O chefe da Casa Civil da Presidência da República é, em regra, o ministro mais poderoso de qualquer governo. Cabe a ele, entre outras coisas, definir planos de investimento, firmar parcerias com estados e municípios, coordenar ações com outras pastas. O ex-governador da Bahia Rui Costa, escolhido para ocupar o cargo, também é o primeiro auxiliar a despachar com Lula nas primeiras horas da manhã. Na terça-feira 14, o presidente ressaltou ainda mais essa supremacia ao determinar que qualquer política pública só poderá ser anunciada depois de receber o sinal verde da Casa Civil. Ou seja, nada — absolutamente nada — avança sem antes passar pelo gabinete do superministro. Antes disso, Lula já havia transferido para a pasta o comando da Agência Brasileira de Inteligência (Abin), ampliando ainda mais o raio de ação do ministério. A medida é controversa e serve para alimentar as teses de utilização do serviço secreto para fins políticos, uma prática que já produziu de casos pitorescos a escândalos monumentais nas últimas décadas.

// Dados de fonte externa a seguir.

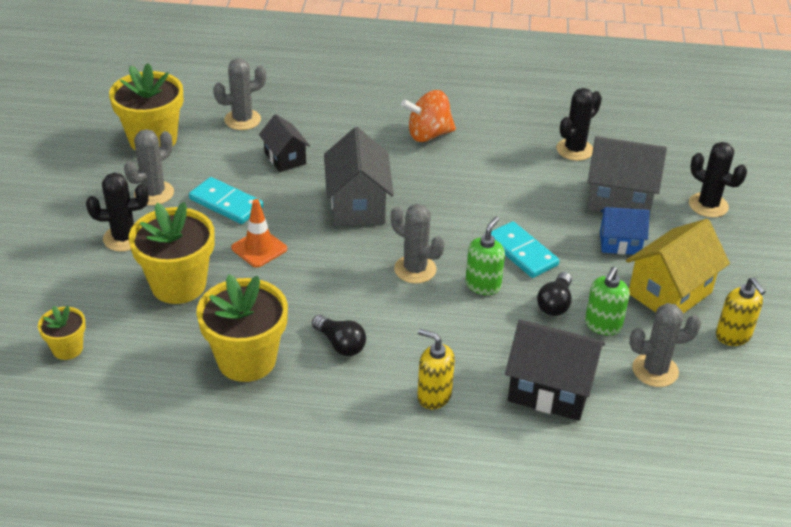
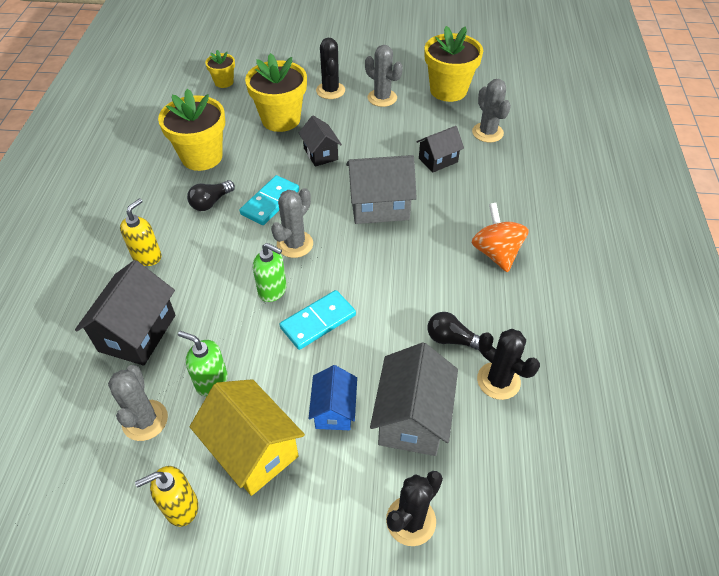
camera: 90 degrees right, 10 degrees up
(226, 203) = (373, 133): turquoise domino -> turquoise domino (270, 202)
(259, 248) = (320, 154): orange traffic cone -> black house
(555, 304) = (244, 344): black light bulb -> black light bulb (452, 339)

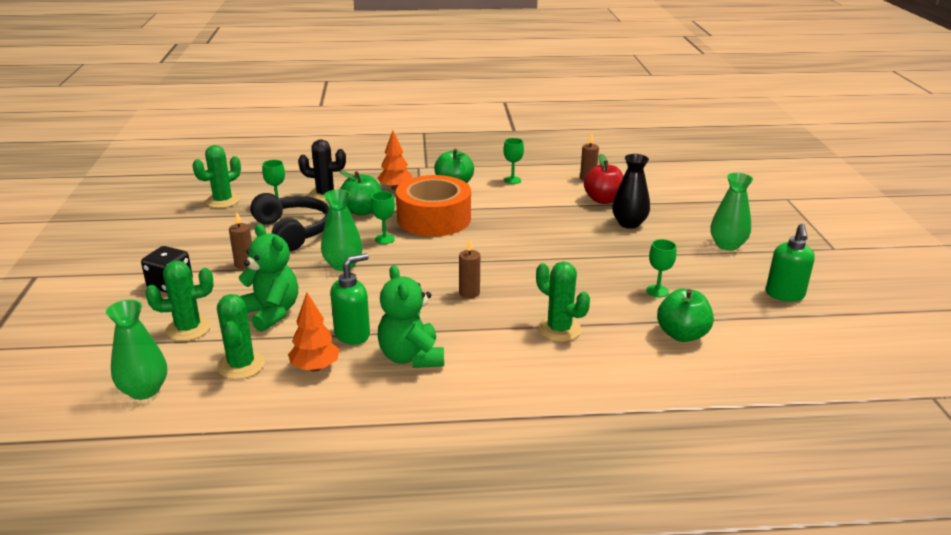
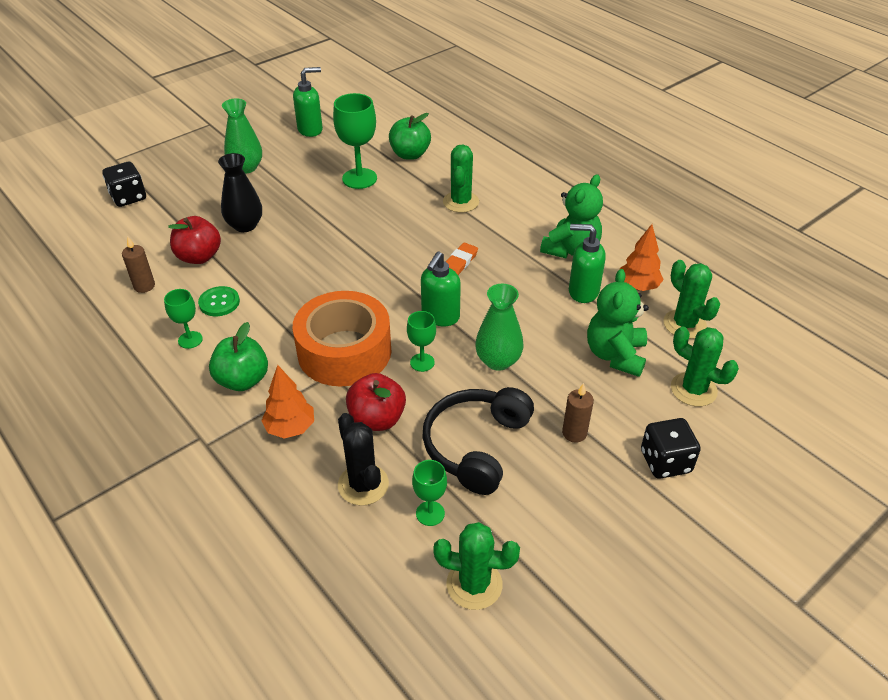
camera: 125 degrees left, 15 degrees up
(144, 390) = (769, 354): green vase -> none
(241, 365) = (684, 324): green cactus -> green cactus turned 75 degrees counterclockwise
(362, 211) = (377, 419): green apple -> red apple
(418, 261) = (440, 317): none -> green soap dispenser
(469, 293) = (460, 262): brown candle -> orange eraser
(539, 195) = (219, 302): none -> green button
(657, 291) = (359, 178): green goblet -> green goblet, size x1.80
(716, 193) = (128, 197): none -> black dice

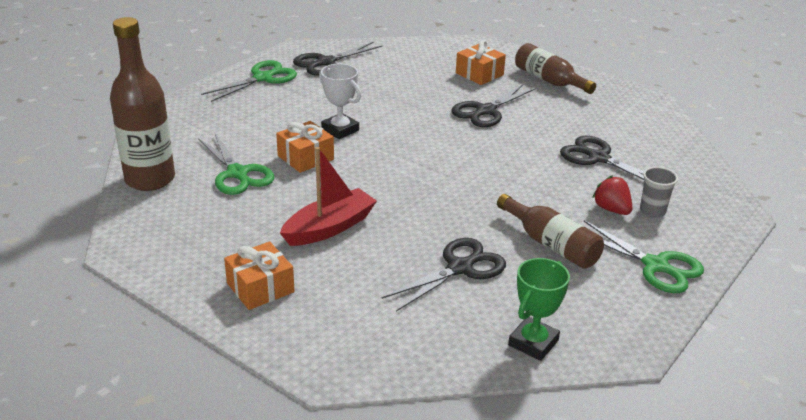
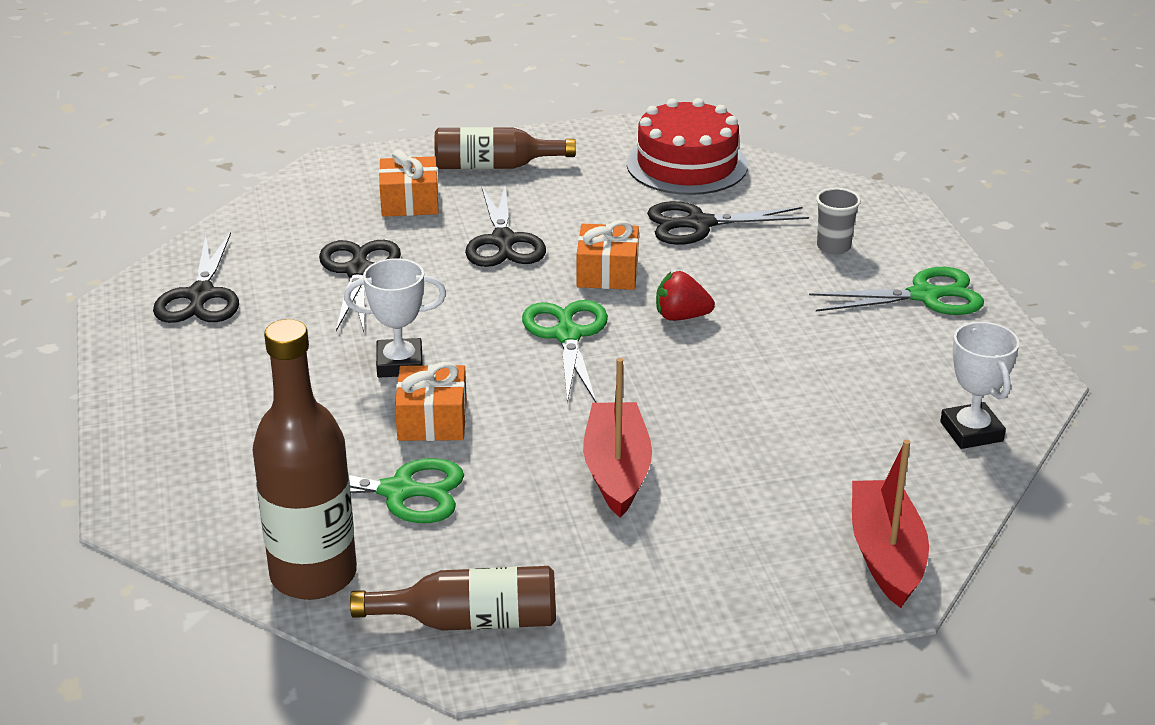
camera: 50 degrees left, 0 degrees up
(260, 287) = (683, 576): orange gift -> orange gift (607, 273)
(262, 78) = (164, 366): green scissors -> green scissors (567, 335)
(361, 356) = (886, 555): none -> red boat
(460, 268) = (800, 416): black scissors -> black scissors (358, 271)
(533, 343) = (971, 431): green trophy -> white trophy
(551, 244) = (822, 337): brown bottle -> brown bottle (470, 621)
(611, 209) = (803, 268): red strawberry -> red strawberry (681, 317)
(651, 130) = (687, 165): none -> red cake

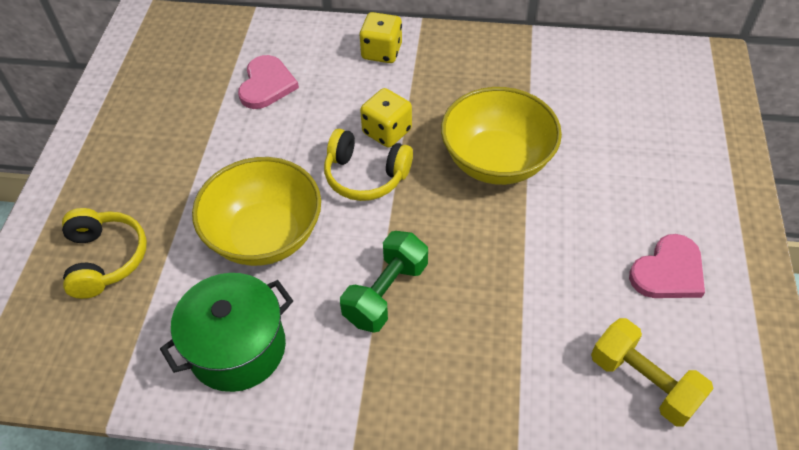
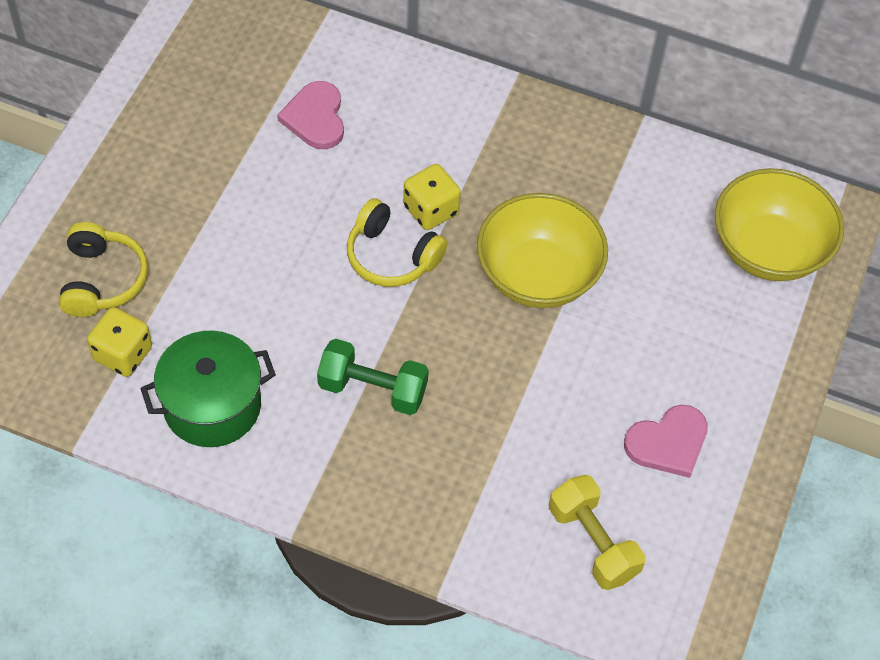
camera: 10 degrees right, 5 degrees up
(265, 235) = (268, 296): yellow bowl -> yellow bowl (768, 250)
(266, 85) = (315, 118): pink heart -> pink heart turned 150 degrees clockwise
(381, 52) = (457, 107): yellow dice -> yellow dice (123, 354)
(386, 293) = (372, 389): green dumbbell -> green dumbbell turned 60 degrees clockwise

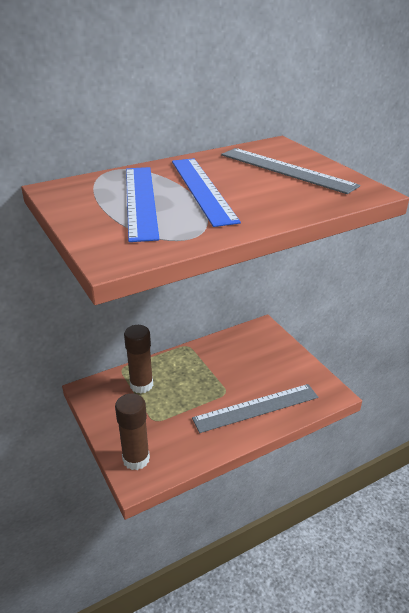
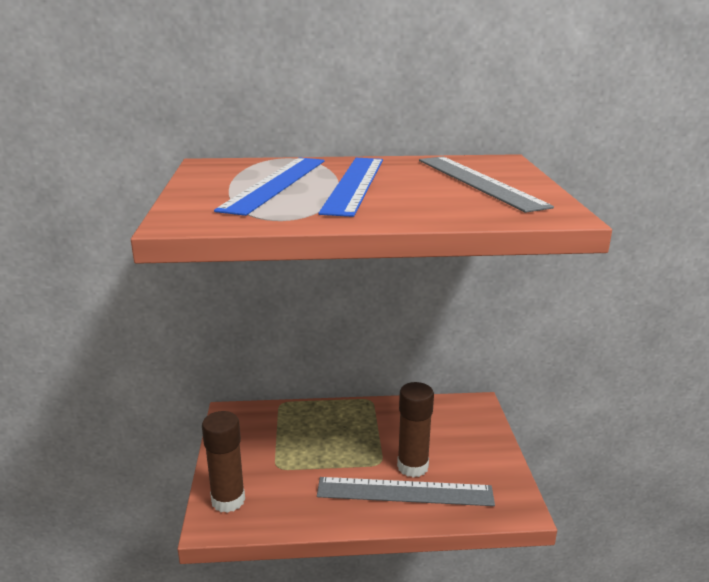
camera: 25 degrees right, 10 degrees down
(141, 385) = (290, 426): brown glue stick -> brown glue stick (412, 466)

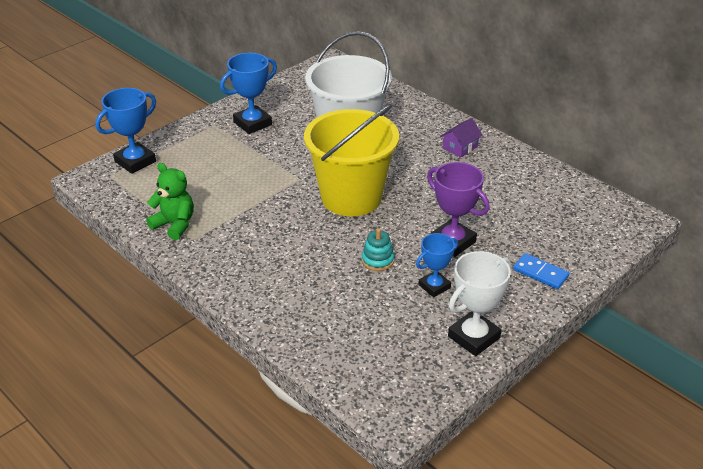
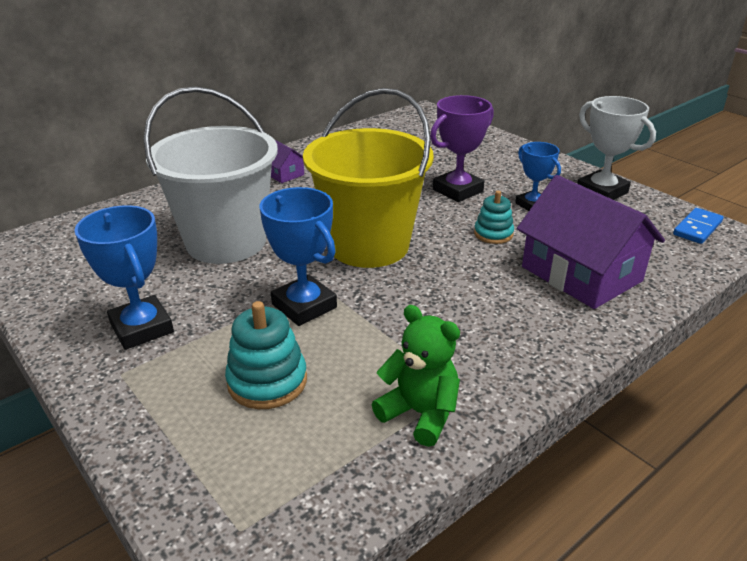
camera: 85 degrees left, 5 degrees down
(135, 161) = (200, 487): blue trophy -> blue trophy (304, 306)
(174, 225) = (420, 413): green teddy bear -> green teddy bear turned 90 degrees clockwise
(205, 171) = (267, 381): none -> turquoise stacking toy
(321, 305) = (581, 274): none -> purple house
(540, 273) = (502, 155): blue domino -> blue domino (697, 228)

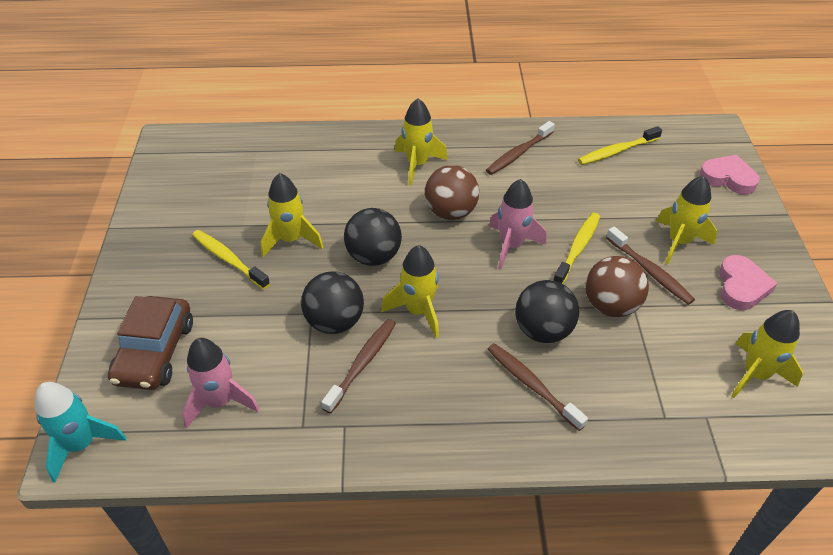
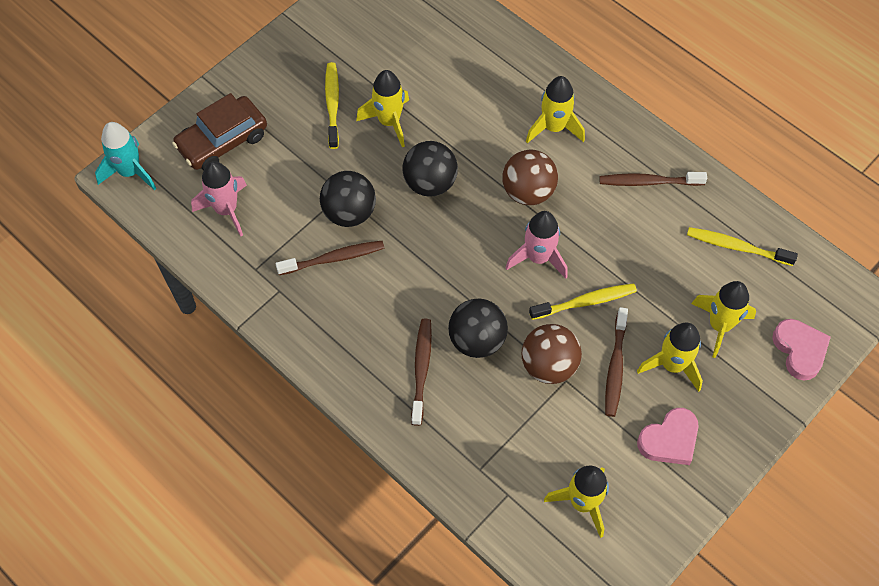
camera: 45 degrees right, 15 degrees up
(418, 311) = (411, 252): yellow rocket -> yellow rocket (719, 325)

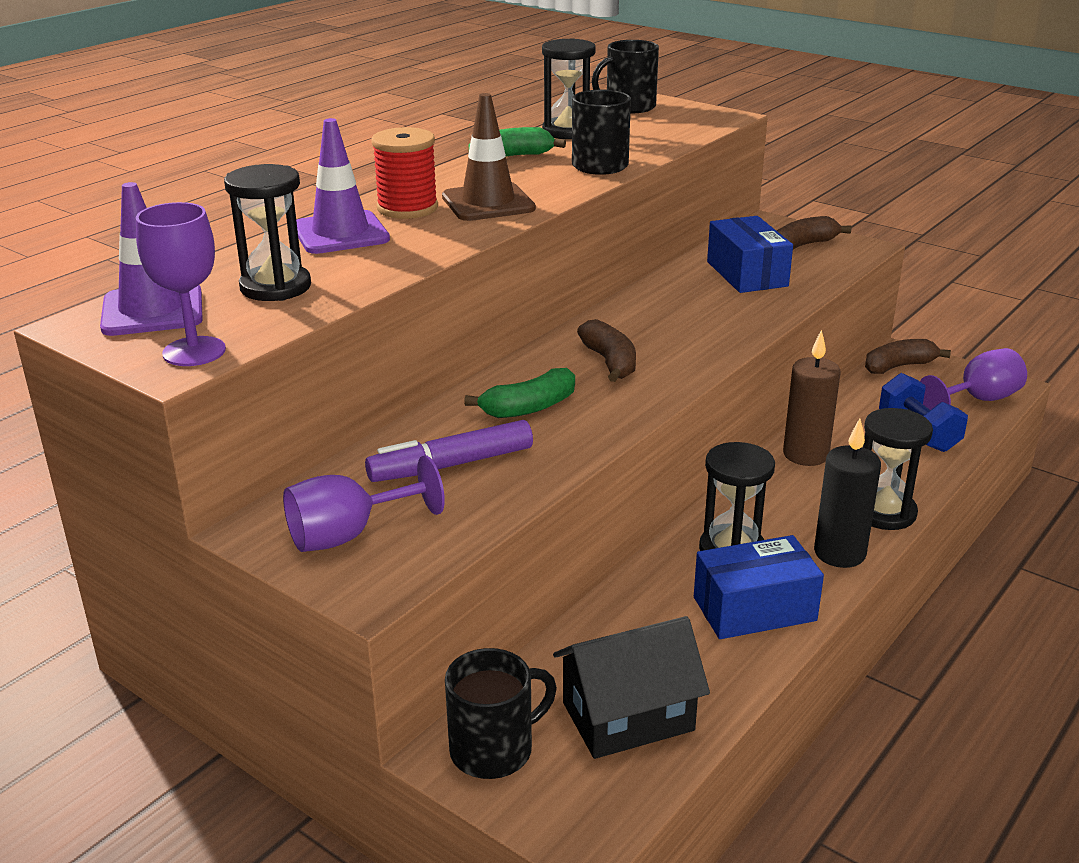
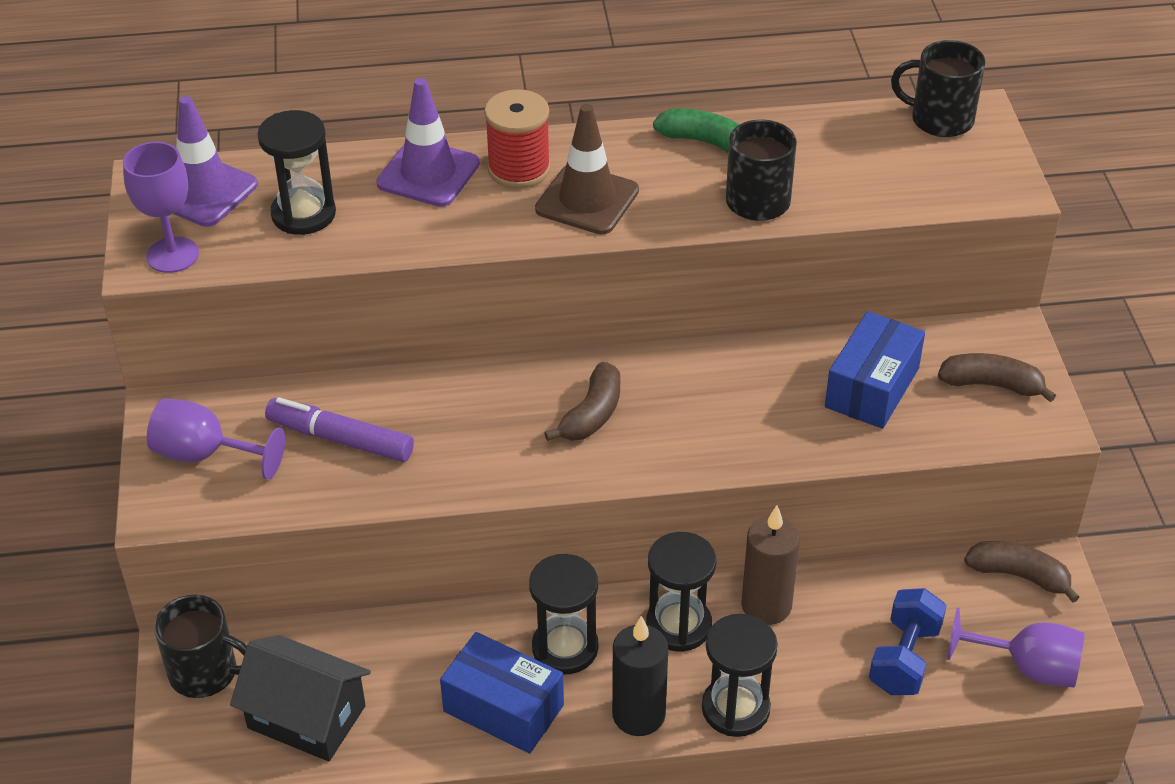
camera: 45 degrees right, 15 degrees up
(529, 407) = (465, 421): green banana -> none
(568, 131) = (815, 129): black hourglass -> black hourglass (678, 625)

No governo de Fernando Collor de Mello, um cidadão usando uma credencial de imprensa do Palácio do Planalto foi flagrado vigiando o trabalho dos jornalistas. O presidente Itamar Franco teve conversas íntimas interceptadas e divulgadas de maneira ilegal. Durante a gestão de Fernando Henrique Cardoso, auxiliares que conduziam o processo de privatização das empresas de telefonia foram monitorados, um procurador da República que fustigava o Planalto foi envolvido numa emboscada amorosa com o objetivo de desacreditá-lo e movimentos sociais estiveram sob vigilância. No primeiro mandato de Lula, descobriu-se a existência de uma investigação que tinha como alvos um banqueiro e um ministro do Supremo Tribunal Federal considerados adversários do PT. E assim foi em todos os governos até aqui (veja o quadro).
Além de se converterem em escândalos, uns de maior e outros de menor magnitude, todos esses casos se conectam com interesses políticos de turno e tiveram como epicentro a Abin. A espionagem de adversários, ilegal e criminosa, é uma prática herdada da ditadura que sobreviveu à democracia. O governo Lula justificou a transferência da agência para a Casa Civil como uma forma de diminuir a influência militar e evitar o seu uso ilícito. Tomara. Até agora, no entanto, a medida surtiu um efeito contrário no cenário brasiliense. “Essa mudança é perigosa e muito preocupante. A Casa Civil é um ministério político e pode usar informações para constranger de alguma forma os adversários”, diz o senador Esperidião Amin (PP-SC), ex-presidente da Comissão de Controle das Atividades de Inteligência do Congresso. “O PT sempre foi craque em lançar mão desses métodos”, adverte. A oposição já anunciou que pretende barrar a medida no Congresso e usará como munição uma acusação de espionagem que envolve o ministro Rui Costa, a quem a Abin agora está subordinada.
O caso, sob investigação do Ministério Público da Bahia, apura as circunstâncias da morte de um policial militar, executado em meio a uma operação de sua própria corporação. A história tem como pano de fundo a suspeita do uso do aparelho de Estado em uma ação política clandestina. Em setembro do ano passado, durante a campanha eleitoral, a disputa pelo governo baiano afunilava entre os dois favoritos: ACM Neto, do União Brasil, e Jerônimo Rodrigues, do PT, apoiado pelo então governador Rui Costa. A vítima era segurança de ACM Neto e acompanhava o candidato num comício que seria realizado num município próximo a Itajuípe. Na véspera do evento, à noite, o policial descansava numa pousada da região, quando um destacamento da PM invadiu o quarto. Ele foi executado com seis tiros. Um colega dele, também policial e da equipe de segurança do candidato, foi atingido por outros cinco disparos, mas sobreviveu. Os dois teriam sido confundidos com traficantes. Essa é a versão oficial.